**Supplied entries:**
************

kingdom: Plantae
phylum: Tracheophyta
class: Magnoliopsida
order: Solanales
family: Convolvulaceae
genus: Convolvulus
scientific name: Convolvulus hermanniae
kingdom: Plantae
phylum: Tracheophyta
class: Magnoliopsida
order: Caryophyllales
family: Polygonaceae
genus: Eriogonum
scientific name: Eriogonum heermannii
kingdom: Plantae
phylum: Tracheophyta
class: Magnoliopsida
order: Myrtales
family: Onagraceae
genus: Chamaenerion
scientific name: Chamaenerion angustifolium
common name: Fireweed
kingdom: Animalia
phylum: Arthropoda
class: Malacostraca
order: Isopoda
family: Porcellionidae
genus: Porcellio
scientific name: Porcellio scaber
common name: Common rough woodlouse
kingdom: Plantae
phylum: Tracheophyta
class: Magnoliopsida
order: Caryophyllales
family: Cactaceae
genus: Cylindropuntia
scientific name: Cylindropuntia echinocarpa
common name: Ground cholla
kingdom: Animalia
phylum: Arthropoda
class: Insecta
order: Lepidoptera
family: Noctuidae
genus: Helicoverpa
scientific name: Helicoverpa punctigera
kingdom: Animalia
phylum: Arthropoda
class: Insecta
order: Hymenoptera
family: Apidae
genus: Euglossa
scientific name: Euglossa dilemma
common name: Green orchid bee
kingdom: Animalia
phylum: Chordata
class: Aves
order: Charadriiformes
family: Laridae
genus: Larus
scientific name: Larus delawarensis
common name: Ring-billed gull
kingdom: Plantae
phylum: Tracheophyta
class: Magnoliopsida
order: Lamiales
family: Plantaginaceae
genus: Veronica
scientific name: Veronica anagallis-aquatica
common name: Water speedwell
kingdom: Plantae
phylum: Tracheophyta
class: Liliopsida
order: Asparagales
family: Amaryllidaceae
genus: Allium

************

**The request:** Copy the lines above exactly as they appear, from the line containing "order: Lamiales" through the last line, including both ends.

**Task answer:**
order: Lamiales
family: Plantaginaceae
genus: Veronica
scientific name: Veronica anagallis-aquatica
common name: Water speedwell
kingdom: Plantae
phylum: Tracheophyta
class: Liliopsida
order: Asparagales
family: Amaryllidaceae
genus: Allium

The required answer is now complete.